A RAND Corporation study released Tuesday found that support for extremist groups and ideals was lower among military veterans than the general population, despite a Democrat and left-wing media narrative suggesting it is higher.
After some Trump supporters broke into the Capitol on January 6, 2020, the media honed in on participation by military veterans, and the Biden administration and military leaders embarked on an effort to rid the military of “extremists.”
However, the RAND report found that “considerably fewer” veterans expressed support for Antifa and “much lower support” for white supremacy than the U.S. population overall.

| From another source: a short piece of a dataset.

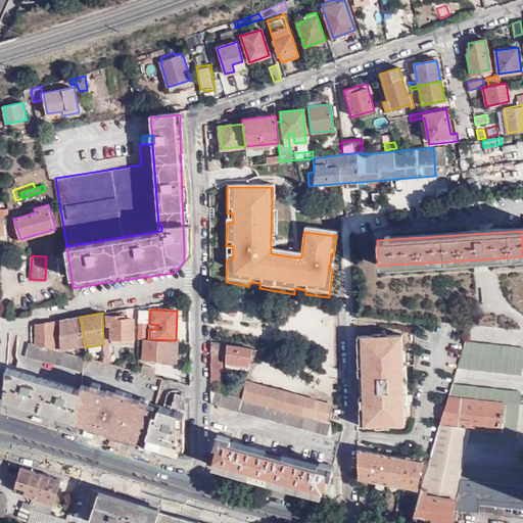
[(110,338),(134,338),(134,320),(125,319),(125,316),(107,317),(107,326),(110,326),(110,338)]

“Veterans also expressed relatively less support for the Proud Boys (4.2 percent versus 9 percent) and the QAnon conspiracy theory (13.5 percent versus 17 percent). About 5 percent of the participants expressed support for Black nationalist groups,” it added.
Interestingly, the study found that Marine Corps veterans reported the highest levels of support for Antifa, the Proud Boys, and black nationalists, as well as the highest levels of support for political violence and the Great Replacement theory.
It also said only a minority of the veterans who expressed support for extremist groups also endorsed the need for political violence.
“We found no evidence to support the notion that the veteran community, as a whole, exhibits higher rates of support for violent extremist groups or extremist beliefs than the American public,” said Todd C. Helmus, the study’s lead author and a senior behavioral scientist at RAND.
“However, our findings do suggest work still may be needed to make sure veterans are not susceptible to being recruited by those with extremist ideologies,” he added.
The study was the first nationally representative survey of veterans’ views about extremism and extremist groups.
The report acknowledged “fears” that support for extremism among veterans was higher.
“Given the anecdotal information about extremist group recruitment preferences and their active targeting of veterans, we would have assumed that these reported prevalence rates would be higher,” Helmus said.
Still, Helmus said work “may” still be necessary to “make sure veterans are not susceptible.”
“[O]ur findings do suggest work still may be needed to make sure veterans are not susceptible to being recruited by those with extremist ideologies,” Helmus said.
“It seems clear that veterans bring a unique and dangerous set of capabilities to extremist groups,” said Ryan Andrew Brown, coauthor of the study and a RAND senior behavioral scientist. “So even a smaller prevalence rate of extremist attitudes among veterans could still represent an outsized security threat to the United States.”
The study surveyed a group of veterans from the NORC AmeriSpeak panel during November and December 2022.